In the interview, Pacepa actually admits he was not even directly involved in the alleged events, but states that he was told of this by Aleksandr Sakharovsky (now deceased) years back.
I was not involved in the creation of Liberation Theology per se. From Sakharovsky I learned, however, that in 1968 the KGB-created Christian Peace Conference, supported by the world-wide World Peace Council, was able to manoeuvre a group of leftist South American bishops into holding a Conference of Latin American Bishops at Medellin, Colombia. The Conference’s official task was to ameliorate poverty. Its undeclared goal was to recognise a new religious movement encouraging the poor to rebel against the ‘institutionalised violence of poverty’, and to recommend the new movement to the World Council of Churches for official approval.
Basically, this leaves us with a single person alleging a second-hand claim, without any known documents or living people involved to back it up.
Though the evidence for this already seems weak, there are some who have refuted it further.
The Wikipedia page cites an article by Damian Thompson, pointing out some ambiguity.
Communist era general of Romania's secret police, Ion Mihai Pacepa, claims that KGB created liberation theology. According to Damian Thompson this is not certain even though liberation theology is a quasi-Marxist movement and advantageous to Moscow, as it did not condemn even Brezhnev era atrocities.
An article on Crux also suggests that Pacepa is perhaps overstating the possible amount of KGB involvement, if there was any. It also cites one scholar as stating these claims are just a "conspiracy theory".
Most experts on Latin American religion believe the forces underlying both liberation theology and the expansion of Evangelical and Pentecostal Christianity were largely home-grown. Samuel Escobar, a Peru-based Protestant scholar on missionary work, calls claims that Latin America’s religious trends are a result of foreign influence a “conspiracy theory.”
There is also a very blunt post on Huffington Post by Kerry Walters challenging Pacepa's credibility.
Pacepa defected in 1978 and has been feeding conspiracy stories to the U.S. ever since, including the claim that the KGB, the Soviet intelligence apparatus, masterminded the 1963 assassination of President Kennedy.
This article goes on to point out discrepancies in the alleged timeline of events.
Liberation theology arose in the mid-1950s—before the supposed KGB program began—when priests in rightwing Latin American countries began preaching that the Church had a holy obligation to work for social and economic justice.

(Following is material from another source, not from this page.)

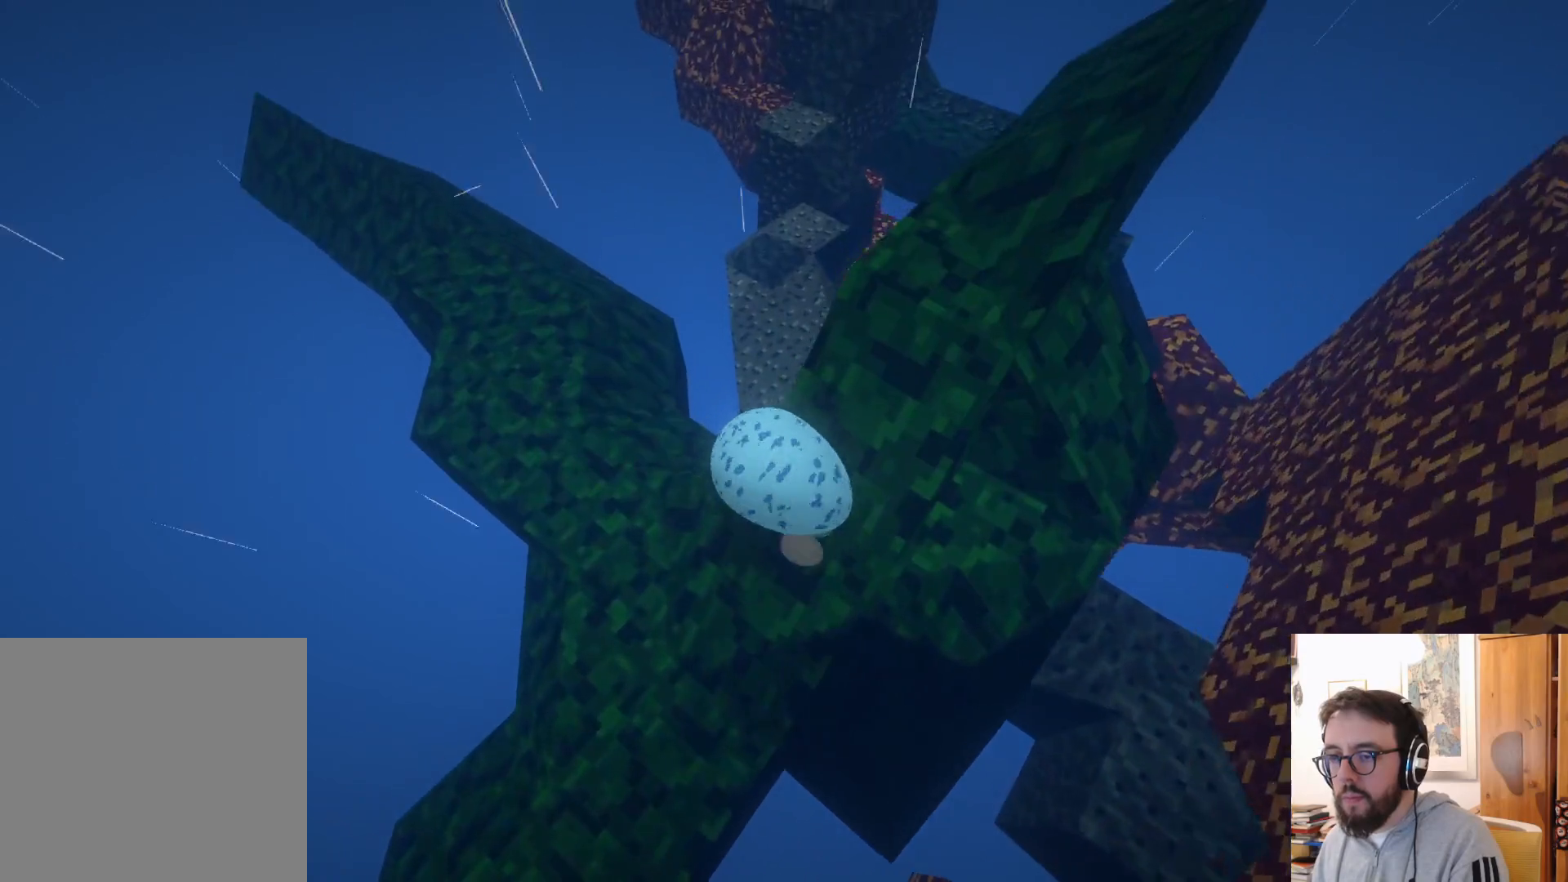
Gameplay with a controller (Xbox layout); each line is a JSON object with the inputs held at the frame after it (dt_ms = milliseconds from this image to that frame). "events" lists button and stick changes between this image and that frame as [ms after this image, input, new state], when the widget could be followed in between. Not read: DPAD_DOWN L3 R3 X.
{"dt_ms": 500, "buttons": [], "left_stick": "up-right", "right_stick": "center", "events": [[84, "left_stick", "up"], [217, "left_stick", "up-right"]]}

They pointed out that the Jesus of the gospels privileged the poor and the downtrodden, and argued that the Church should do likewise.
They do concede this may have been something the KGB may have attempted in some way, but that it would be disingenuous to call the result the work of the KGB.
Did the KGB hope to manipulate priests, prelates, and laypersons who already embraced liberation theology? Probably. But this is a far cry from Pacepa’s claim that defenders of it were either willing pawns or unwitting dupes of a scheme cooked up in Moscow. Their embrace of the biblical values of love, compassion, nonviolence, and prayer were incompatible with Marx’s call for class warfare, much less Soviet totalitarianism.
It concludes that the main reason this claim is being propagated at all is because of ulterior agendas rather than a basis in hard evidence. Agendas such as discrediting Pope Francis, President Obama, or anyone else who happens to have some connect are some possible reasons I've seen suggested.